I realize that since I travel, I’ll never fully escape it: somebody will leave Andrea Mitchell Reports on the treadmill next to me at the gym, and CNN will maintain its tyrannical grip on airport televisions, and that’s fine. But please, if you read this, as much as I find Ari Melber’s use of hip-hop quotes really endearing and as much as I like Chris Hayes, I don’t want to talk about their shows. I don’t want to hear what Don Lemon had to say on CNN, I don’t want to weigh in on whatever they said on Fox and Friends, and I won’t have anything to add on the latest Democratic candidate going on Morning Joe to make their pitch in the a.m. before coming back for The Last Word with Lawrence O’Donnell at night. 

And it was MSNBC that made me realize it was time to do that, that it was time for me to finally retreat. Fox News never had me, and most people on CNN seem like they’re just there collecting a paycheck. But that episode of Hardball I watched really touched on something that I’d been thinking for some time but wasn’t ready to admit: all cable news is bad. It’s all about the ratings. MSNBC is no better or worse than those other networks. It shines a light mostly on Democratic politicians the way Fox does Republicans. Both networks traffic in this idea that only one party does good and one party does bad.
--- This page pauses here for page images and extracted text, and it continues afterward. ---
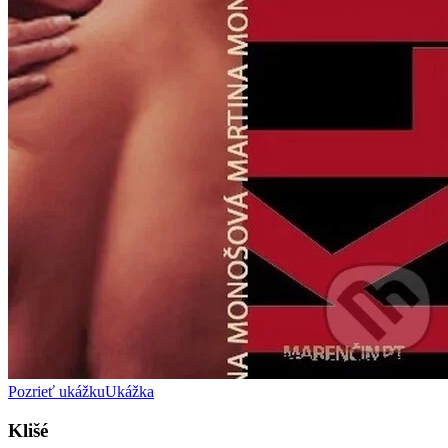
Pozrieť ukážku
Ukážka
Klišé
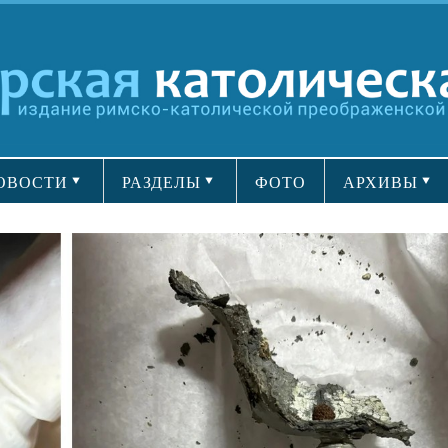
ОВОСТИ
РАЗДЕЛЫ
ФОТО
АРХИВЫ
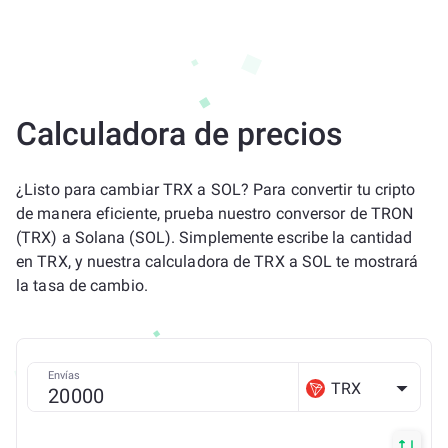
Calculadora de precios
¿Listo para cambiar TRX a SOL? Para convertir tu cripto
de manera eficiente, prueba nuestro conversor de TRON
(TRX) a Solana (SOL). Simplemente escribe la cantidad
en TRX, y nuestra calculadora de TRX a SOL te mostrará
la tasa de cambio.
Envías
TRX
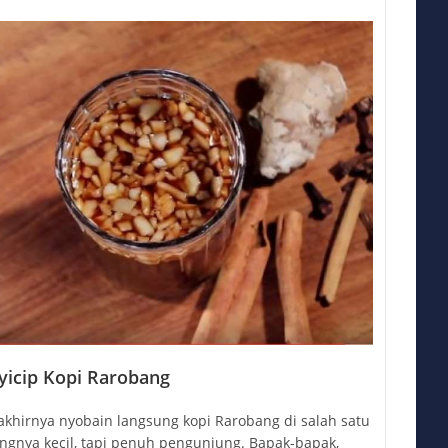
icip Kopi Rarobang
akhirnya nyobain langsung kopi Rarobang di salah satu
ungnya kecil, tapi penuh pengunjung. Bapak-bapak,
It’s really dangerous, and cable news is roundly guilty of it.

As Michael Hirschorn wrote in “How MSNBC Created a Cable-News Epidemic” for Vanity Fair last December, “Cable news traps us in the daily drama, forces us to watch the news ping-pong back and forth across our screens, locked in a variant version of the feelings Alex Heard first called hathos — hate + pathos — the cringe-y pleasure derived from watching bad things happen to other people.” Cable news is people in makeup and suits and nice office chairs with flashy graphics or New York City in the background discussing the very real problems people with little to no power are facing the way they might the game James Harden played last night. In the case of MSNBC, Hirschorn continued, “The pleasure is mostly gone, but the hathotic (if I may) compulsion grows ever stronger, because the bad things are happening, or are about to happen, to us.”
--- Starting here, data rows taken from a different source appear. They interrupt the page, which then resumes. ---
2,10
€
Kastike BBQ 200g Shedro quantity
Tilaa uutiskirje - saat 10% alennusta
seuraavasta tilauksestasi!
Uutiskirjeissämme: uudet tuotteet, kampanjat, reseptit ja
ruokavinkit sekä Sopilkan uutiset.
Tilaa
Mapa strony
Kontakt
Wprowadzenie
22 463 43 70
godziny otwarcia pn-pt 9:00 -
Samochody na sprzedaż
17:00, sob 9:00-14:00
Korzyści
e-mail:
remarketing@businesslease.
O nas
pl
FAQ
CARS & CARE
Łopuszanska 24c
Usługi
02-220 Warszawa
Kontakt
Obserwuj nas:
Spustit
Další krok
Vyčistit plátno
That obsession with drama probably explains why MSNBC’s biggest prime-time shows have seen a sharp decline recently, and it’s another big reason I made my decision to finally do away with it. It’s because if you watch a show like Rachel Maddow’s, you’ll likely find the Oxford-educated Rhodes scholar trying to make the connection between Trump and Russia as if she were Charlie from It’s Always Sunny in Philadelphia trying to crack the Pepe Silvia case. It felt at times like Maddow was trying really, really, really … really super hard to be the one to bring down the Trump presidency by herself, and as somebody for a site I disagree with about 95 percent of the time wrote, yeah, it also felt a little like watching somebody spin a conspiracy theory every night. That was a disappointing devolution to watch.

But that points to an even bigger question: Why was I turning to the news in the first place? I am reluctantly on Twitter (it’s part of my job). I read from plenty of different outlets on a daily basis. I think about the news and try to process it to the best of my ability. So do I need somebody feeding it to me like a bird chewing up food and spitting it into the mouth of its baby at the end of the day?
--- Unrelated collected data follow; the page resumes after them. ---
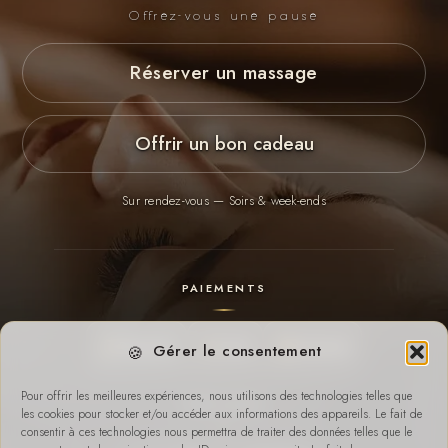
Offrez-vous une pause
Réserver un massage
Offrir un bon cadeau
Sur rendez-vous — Soirs & week-ends
PAIEMENTS
Payconiq
Cash
Virement
Gérer le consentement
Pour offrir les meilleures expériences, nous utilisons des technologies telles que
SUR PLACE
les cookies pour stocker et/ou accéder aux informations des appareils. Le fait de
consentir à ces technologies nous permettra de traiter des données telles que le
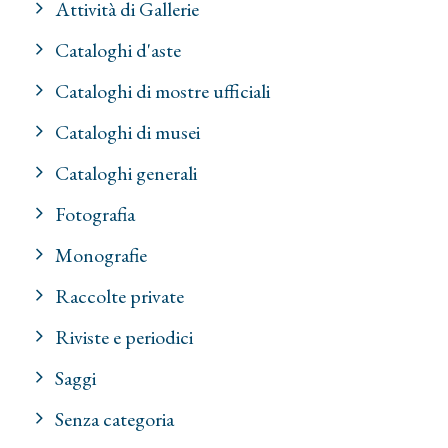
Attività di Gallerie
Cataloghi d'aste
Cataloghi di mostre ufficiali
Cataloghi di musei
Cataloghi generali
Fotografia
Monografie
Raccolte private
Riviste e periodici
Saggi
Senza categoria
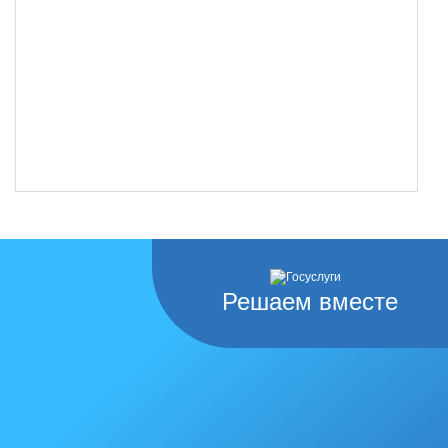
Решаем вместе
That was the clincher. I realized I watch cable news not so much because I want to be informed, but because I was simply looking for something to watch. Just like pretty much everything else on cable, the news was something I settled on to pass the time, and when the events of the day become mindless entertainment, that’s a problem. I can read the news and find ways to watch the shows or basketball games I actually want to watch; I don’t need to keep cable around for any of those things, and I certainly don’t need it to inform me of what’s happening in the world.

So thanks, MSNBC. You helped me realize I can finally stop spending however much I pay each month on something I don’t really need. I guess cable news was finally good for something.